On Nov. 15, the FCC published a NPRM to investigate cost and tariff issues in the Federal Register; this is the same NPRM the FCC opened in October. Comments were due by Dec. 17, and replies by Dec. 31, which was after press time for this issue.
The FCC already has acknowledged that chat lines, conference calling and similar services generate substantial growth in access traffic to the LECs from long-distance companies. The FCC also acknowledges that tariffed rates are set at levels targeted to recover the costs of providing access, which it interpreted to mean rates should remain “just and reasonable” over time as costs and demand change. The FCC tentatively has concluded that the average schedule formulas can yield only “reasonable estimates” of an average schedule carrier’s cost when the demand is within the range used to develop the formulas.
The commission has asked for comment on several possible approaches to address alleged access stimulation strategies. Some proposals would require carriers to file revised tariffs if demand increases beyond a threshold level.
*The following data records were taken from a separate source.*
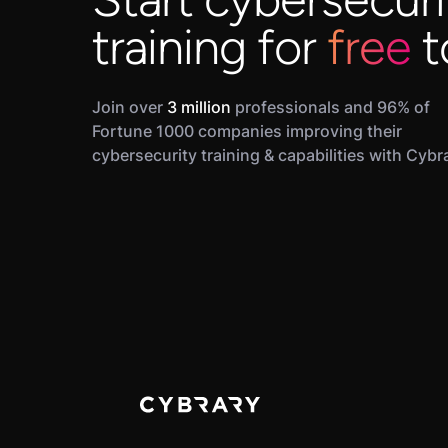
training for
free
t
Join over
3 million
professionals and 96% of
Fortune 1000 companies improving their
cybersecurity training & capabilities with Cybr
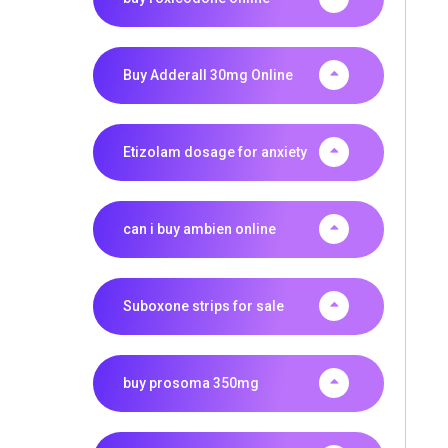
Buy Adderall 30mg Online
Etizolam dosage for anxiety
can i buy ambien online
Suboxone strips for sale
buy prosoma 350mg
The current NPRM requests information about rate-of-return LECs, price-cap LECs and CLECs.
Parties on both sides seem to feel some relief now that the FCC suspended tariffs and has agreed to look at rural LECs jumping in and out of the NECA pool.
“The IXCs did the right thing by finally going to the FCC,” says Bennet & Bennet’s Johnson. He feels confident that LECs possessing the wherewithal to buy additional traffic with a percentage of their termination fees will galvanize the FCC to rethink “average schedules” used to determine tariffs.
Meanwhile, the rural LECs believe the NPRM will lead to investigations around ongoing service degradation.